Après avoir identifié quelques étapes du process en post-récolte, l’équipe a testé le traitement des bananes avec l’eau ozonée : soit par trempage, en bain de quelques dizaines de minutes, soit par douchage durant quelques minutes. Frédéric Violleau précise que le douchage, sous forme de grosse veine d’eau, diffère de la pulvérisation : celle-ci peut conduire à une désorption de l’ozone et être non efficace.

« L’ozone, appliqué dans les eaux de process d’une station bananière, présente un premier intérêt pour diminuer les charges fongiques, affirme le directeur de la recherche.

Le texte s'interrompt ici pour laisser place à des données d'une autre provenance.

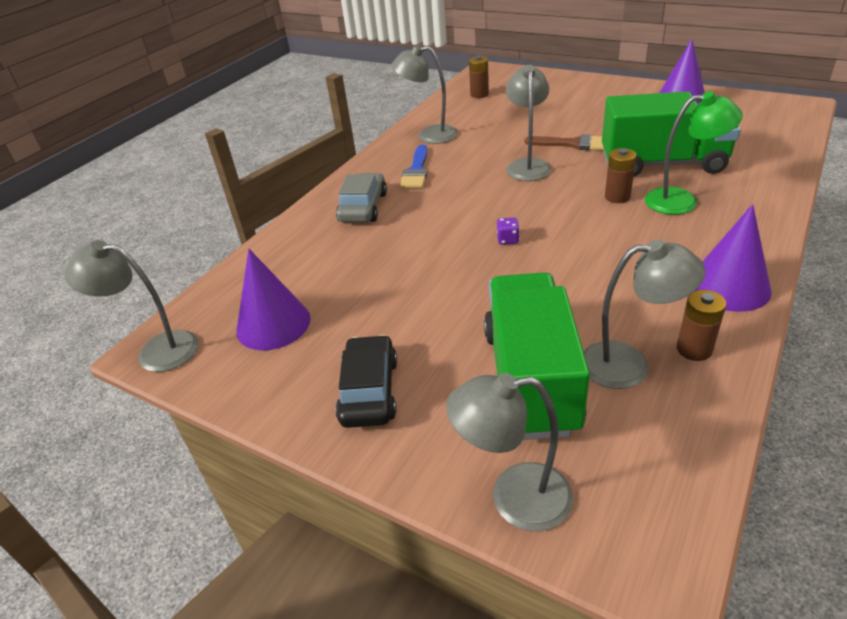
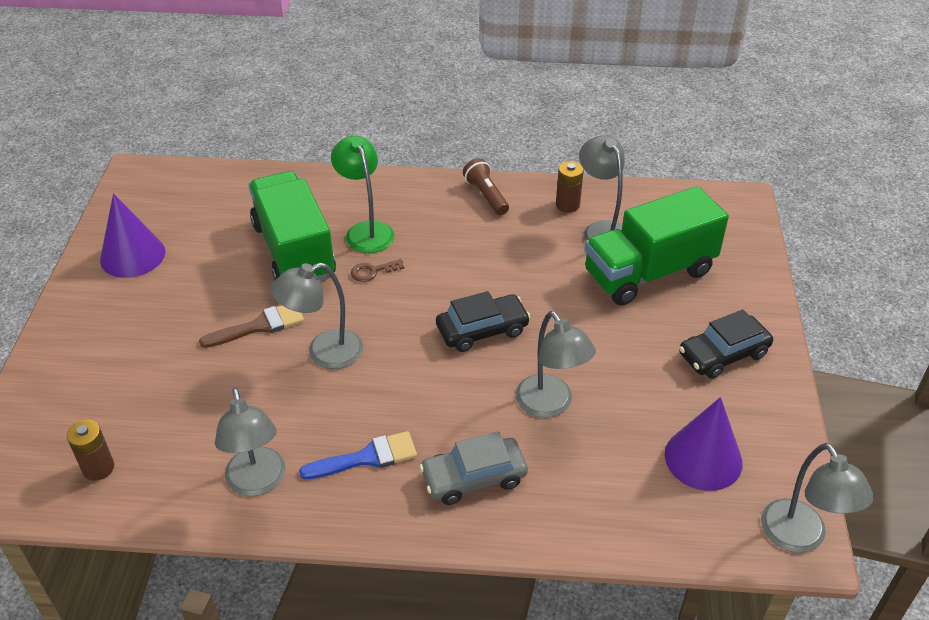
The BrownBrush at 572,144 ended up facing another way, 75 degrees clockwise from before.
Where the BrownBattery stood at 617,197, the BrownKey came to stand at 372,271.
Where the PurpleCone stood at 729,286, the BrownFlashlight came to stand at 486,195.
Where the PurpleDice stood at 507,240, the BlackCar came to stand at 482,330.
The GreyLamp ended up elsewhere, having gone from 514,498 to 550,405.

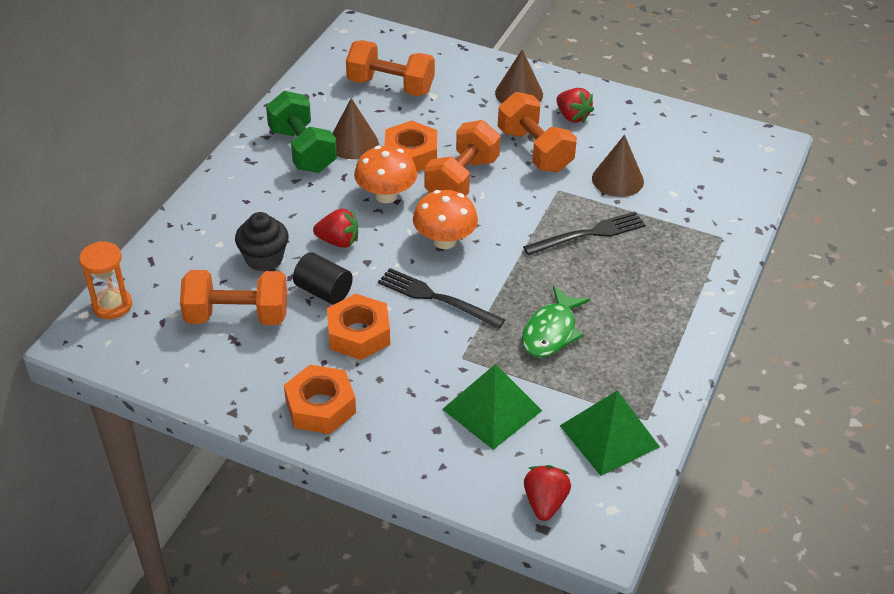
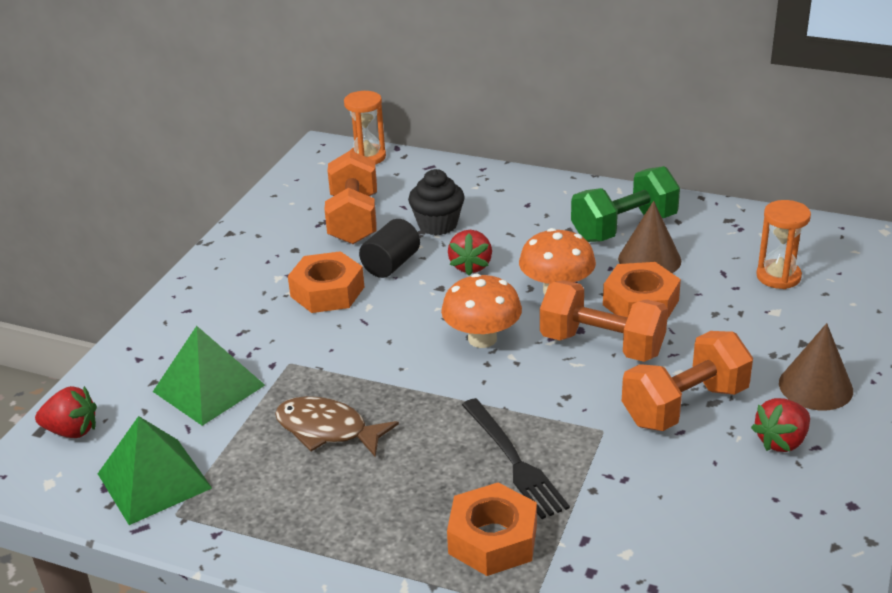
Where the OrangeDumbbell stood at 390,86, the OrangeHourglass came to stand at 778,276.
The second view lost the BrownCone at 617,179.
The second view lost the BlackFork at 436,298.
What was the GreenFish at 551,332 turned into the BrownFish at 327,430.
The OrangeNut ended up elsewhere, having gone from 320,406 to 492,539.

Aussi, l’eau ozonée appliquée directement sur les bananes, par douchage, réduit la contamination. » Les chercheurs ne souhaitent toutefois pas communiquer sur les résultats chiffrés avant une validation à l’échelle industrielle.

Bananes vertes Côte d'Ivoire
Les bananes doivent rester vertes tout au long de leur voyage vers le consommateur.
Crédit photo : Ecole d'ingénieurs de Purpan

L’équipe s’est ensuite intéressée à l’ozone gazeux dans les atmosphères contrôlées des conteneurs qui assurent le voyage des bananes. « Nous avons simulé les conditions d’une atmosphère d’un conteneur enrichie en ozone, avant et pendant le transport des bananes, pour maintenir une atmosphère saine », précise le directeur de la recherche. L’atmosphère contrôlée, qui contient seulement 1 à 2 % d’oxygène, bloque la respiration des fruits et induit une plus longue conservation. L’ajout de l’ozone, quant à lui, permet de réduire les pertes dues aux maladies de conservation.

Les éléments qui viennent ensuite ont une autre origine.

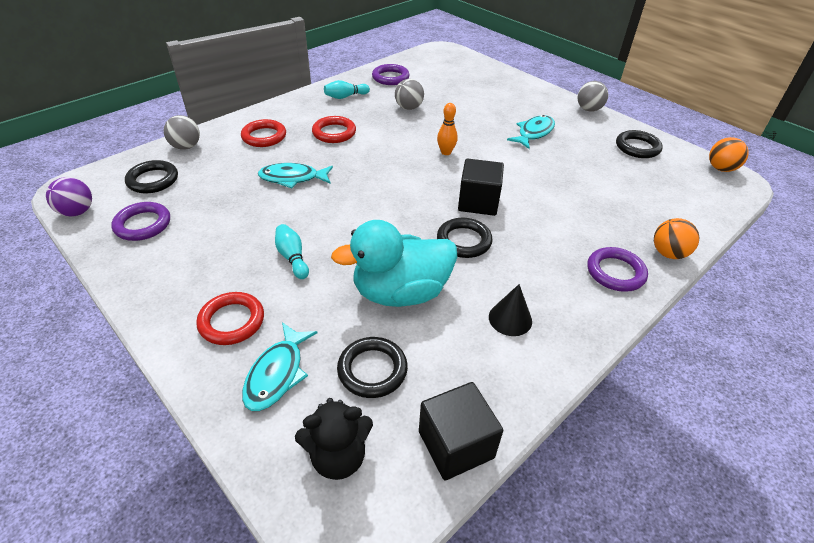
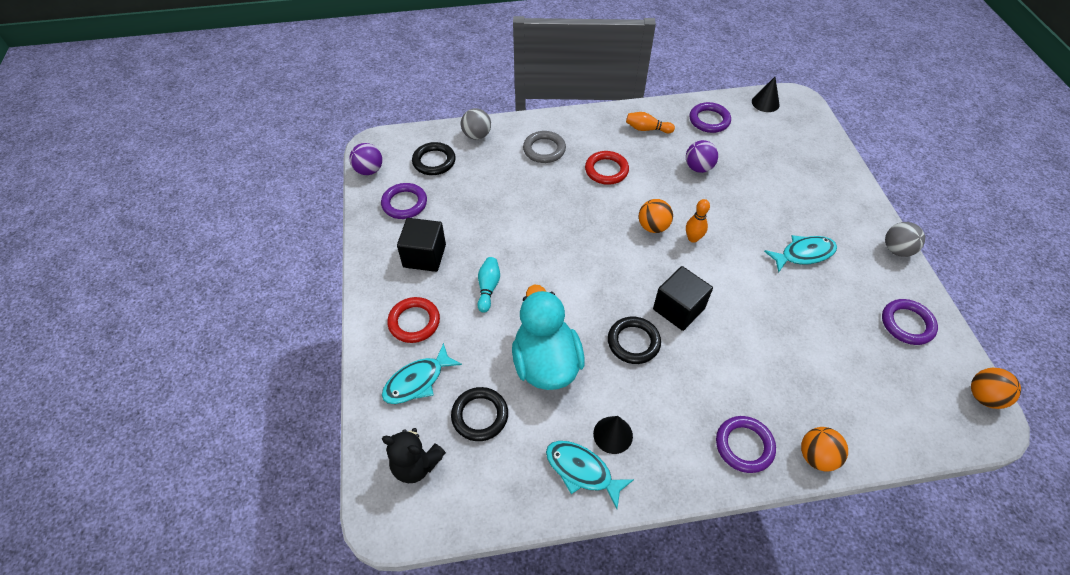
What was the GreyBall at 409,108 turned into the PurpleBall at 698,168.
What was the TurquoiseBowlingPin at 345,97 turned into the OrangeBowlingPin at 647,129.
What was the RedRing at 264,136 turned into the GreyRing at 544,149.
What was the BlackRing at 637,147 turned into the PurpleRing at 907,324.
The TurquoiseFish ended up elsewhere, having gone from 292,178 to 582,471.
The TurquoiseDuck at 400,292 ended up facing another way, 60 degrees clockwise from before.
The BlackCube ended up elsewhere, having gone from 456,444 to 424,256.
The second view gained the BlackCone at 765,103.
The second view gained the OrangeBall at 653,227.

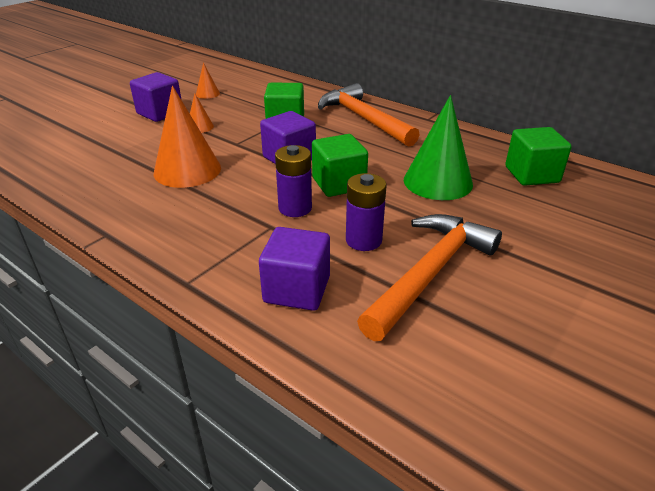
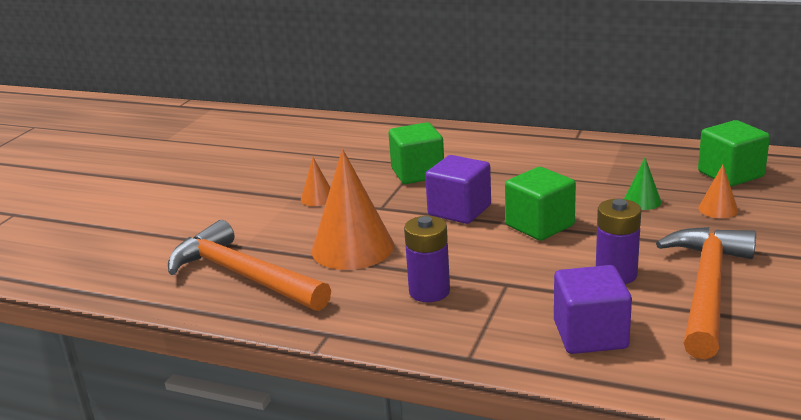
The OrangeCone ended up elsewhere, having gone from 207,94 to 718,209.
The second view lost the PurpleCube at 160,113.
The OrangeHammer ended up elsewhere, having gone from 364,119 to 243,275.
The size of the GreenCone at 438,181 changed by a factor of 0.47.
The PurpleBattery ended up elsewhere, having gone from 295,208 to 429,291.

Le savoir-faire et la technologie pour conserver des fruits à l’ozone sont bien disponibles en France. Cependant, la réglementation européenne interdit d’appliquer l’ozone en contact direct des fruits et légumes. Le directeur de la recherche nuance : « Il est tout à fait possible d’utiliser l’ozone gazeux pour désinfecter une chambre de conservation vide ou traiter des eaux de process. »

D’autre part, il rappelle que le risque d’exposition des opérateurs doit être nul. « Des solutions existent pour utiliser ces technologies correctement, à l’image des usines de traitement d’eau potable », rajoute Frédéric Violleau.

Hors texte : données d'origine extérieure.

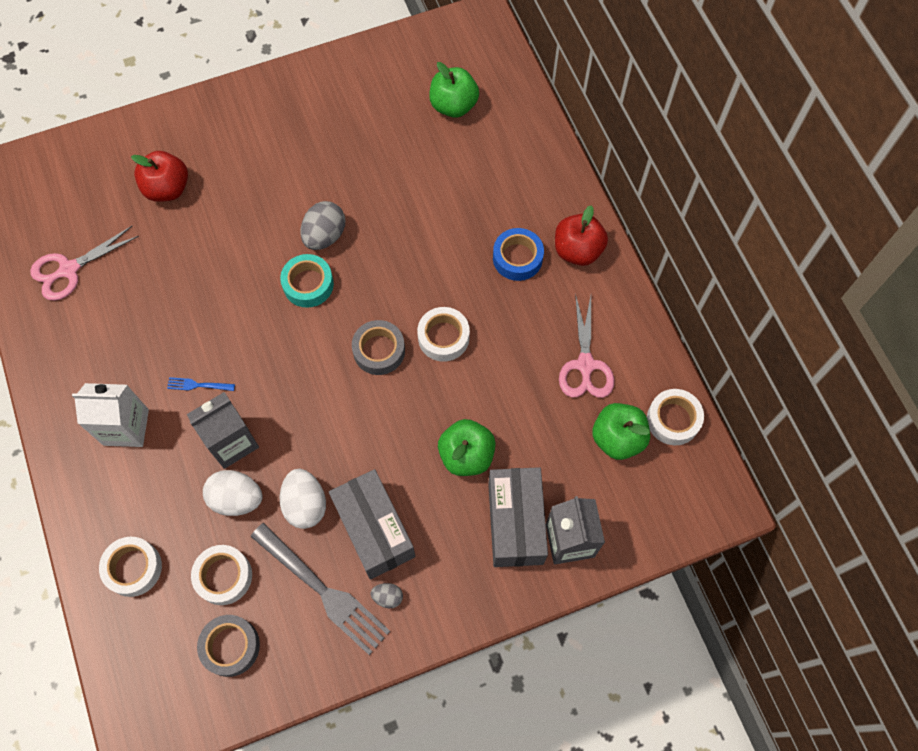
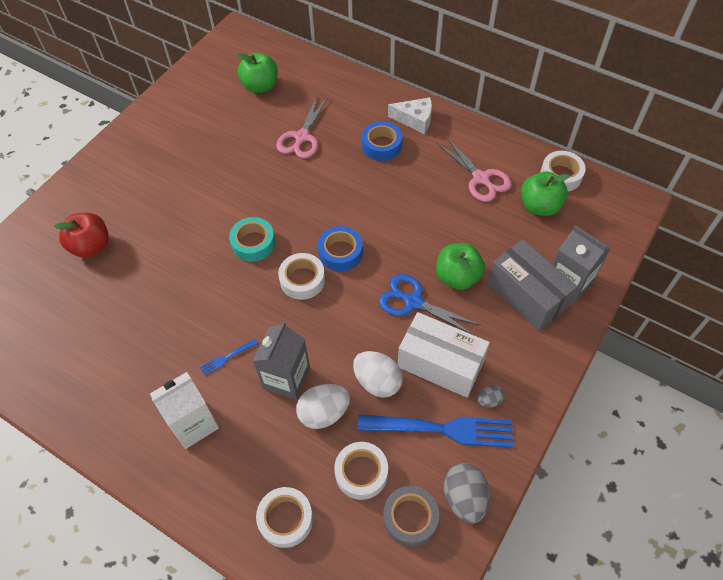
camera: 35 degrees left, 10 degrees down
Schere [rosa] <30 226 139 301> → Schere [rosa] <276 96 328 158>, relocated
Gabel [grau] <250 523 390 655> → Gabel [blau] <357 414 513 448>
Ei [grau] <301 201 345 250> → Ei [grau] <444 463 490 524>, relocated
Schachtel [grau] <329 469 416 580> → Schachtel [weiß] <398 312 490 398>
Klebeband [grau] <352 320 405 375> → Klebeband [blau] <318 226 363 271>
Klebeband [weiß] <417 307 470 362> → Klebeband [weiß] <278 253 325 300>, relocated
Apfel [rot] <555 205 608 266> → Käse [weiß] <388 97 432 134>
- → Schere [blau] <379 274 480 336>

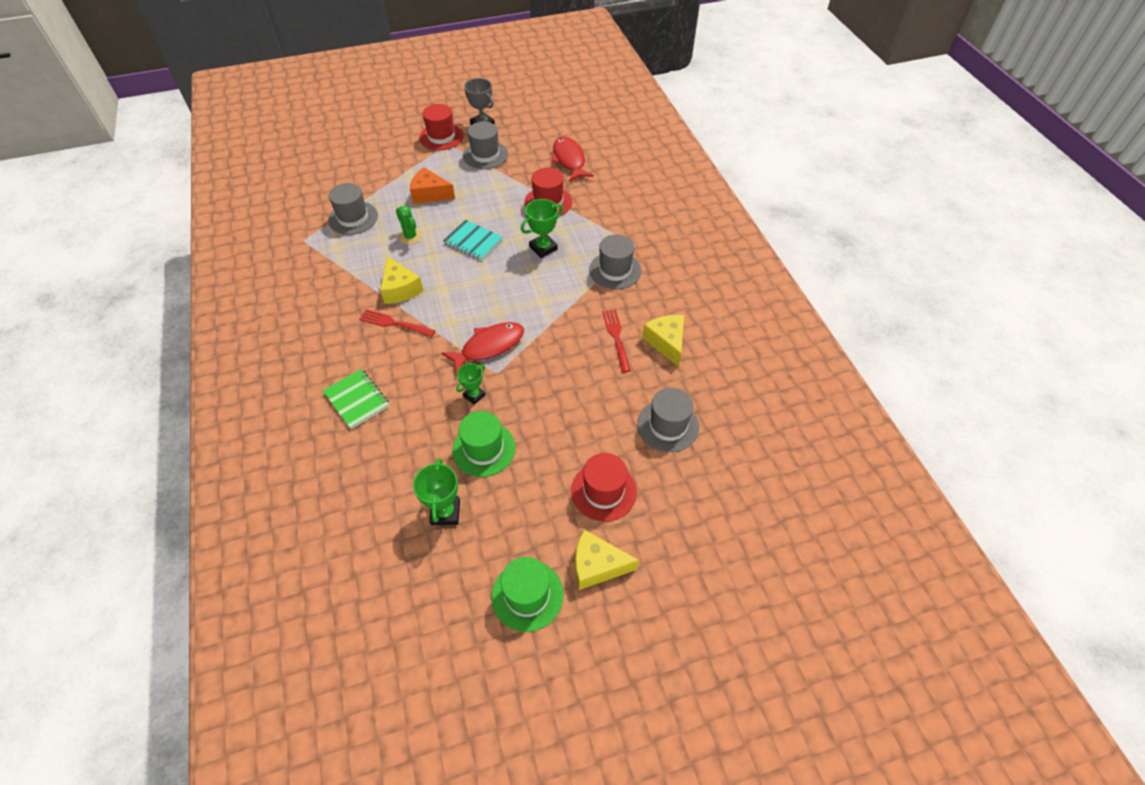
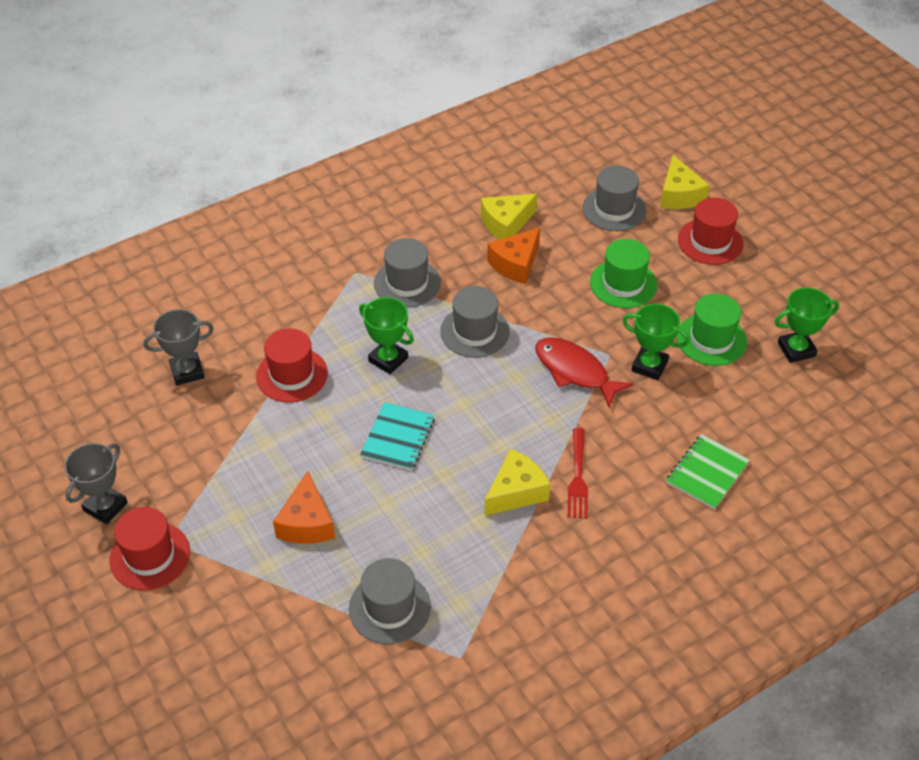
camera: 105 degrees left, 5 degrees down
Kaktus [grün] <396 206 422 245> → -
Pokal [grün] <456 363 485 405> → Pokal [grün] <622 304 689 380>, x1.52
Hut [grau] <463 122 508 169> → Hut [grau] <440 286 510 358>, relocated
Hut [grün] <491 557 563 632> → Hut [grün] <590 239 657 308>, relocated
Fisch [rot] <551 137 594 182> → Pokal [grau] <143 309 214 386>
Käse [gelb] <575 529 639 590> → Käse [gelb] <660 155 710 209>, relocated
Gabel [rot] <602 309 631 373> → Käse [orange] <487 227 540 284>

« Développer un outil à l’échelle d’une station fruitière »

Reconnu comme un agent biocide dans le traitement de l’eau potable, des demandes ont été faites auprès de l’Europe pour régulariser l’usage de l’ozone en irrigation notamment. « Avec le soutien des acteurs de la filière fruits et légumes, les fournisseurs de matériel et les centres techniques, nous espérons faire bouger les lignes sur la réglementation, du moins en France », annonce Frédéric Violleau.

L’ozone, considéré comme auxiliaire technologique, a été autorisé pour désinfecter le blé et plus récemment pour le traitement des salades prêtes à l’emploi. Un espoir se dessinerait-il pour étendre l’autorisation sur l’ensemble des fruits et légumes ?

En attendant, l’EI Purpan souhaite poursuivre ses travaux de recherche et réaliser un projet Atmozfr 2. « Atmozfr nous a permis de faire preuve du concept à petite échelle, sur une vingtaine de mains de banane, déclare Frédéric Violleau. Nous voudrions maintenant développer un outil semi-industriel à l’échelle d’une station fruitière, avec deux ou trois conteneurs bateau qui feraient la rotation entre la France et l’Afrique. »

Le directeur de la recherche ajoute que « les technologies développées sur les bateaux pourraient se décliner sur le grand export d’autres fruits et légumes, la pomme par exemple ».